This calls for a verbatim copy of all the data, with no images carried over.

(Stored data)
▬▬▬▬▬▬
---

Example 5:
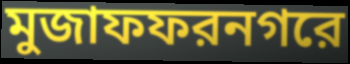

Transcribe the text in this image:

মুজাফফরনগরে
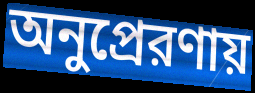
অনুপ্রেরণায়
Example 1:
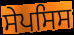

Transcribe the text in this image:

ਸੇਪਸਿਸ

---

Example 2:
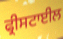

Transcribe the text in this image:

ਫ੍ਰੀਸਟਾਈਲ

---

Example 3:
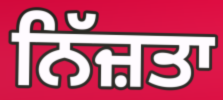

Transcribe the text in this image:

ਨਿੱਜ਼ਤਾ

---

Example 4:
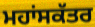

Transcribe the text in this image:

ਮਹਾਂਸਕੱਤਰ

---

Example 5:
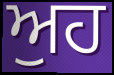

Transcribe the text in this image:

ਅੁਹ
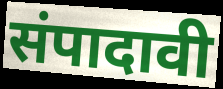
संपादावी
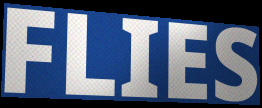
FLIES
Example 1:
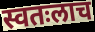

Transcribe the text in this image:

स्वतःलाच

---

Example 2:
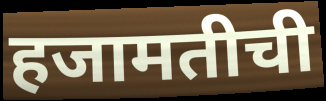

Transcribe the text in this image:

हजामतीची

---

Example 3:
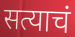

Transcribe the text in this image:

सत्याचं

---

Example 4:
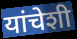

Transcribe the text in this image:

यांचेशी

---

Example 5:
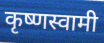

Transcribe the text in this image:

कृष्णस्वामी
▬▬▬▬▬▬
_Written reply_.
---

Example 5:

Transcribe the text in this image:

মুজাফফরনগরে
অনুপ্রেরণায়
Example 1:

Transcribe the text in this image:

ਸੇਪਸਿਸ

---

Example 2:

Transcribe the text in this image:

ਫ੍ਰੀਸਟਾਈਲ

---

Example 3:

Transcribe the text in this image:

ਨਿੱਜ਼ਤਾ

---

Example 4:

Transcribe the text in this image:

ਮਹਾਂਸਕੱਤਰ

---

Example 5:

Transcribe the text in this image:

ਅੁਹ
संपादावी
FLIES
Example 1:

Transcribe the text in this image:

स्वतःलाच

---

Example 2:

Transcribe the text in this image:

हजामतीची

---

Example 3:

Transcribe the text in this image:

सत्याचं

---

Example 4:

Transcribe the text in this image:

यांचेशी

---

Example 5:

Transcribe the text in this image:

कृष्णस्वामी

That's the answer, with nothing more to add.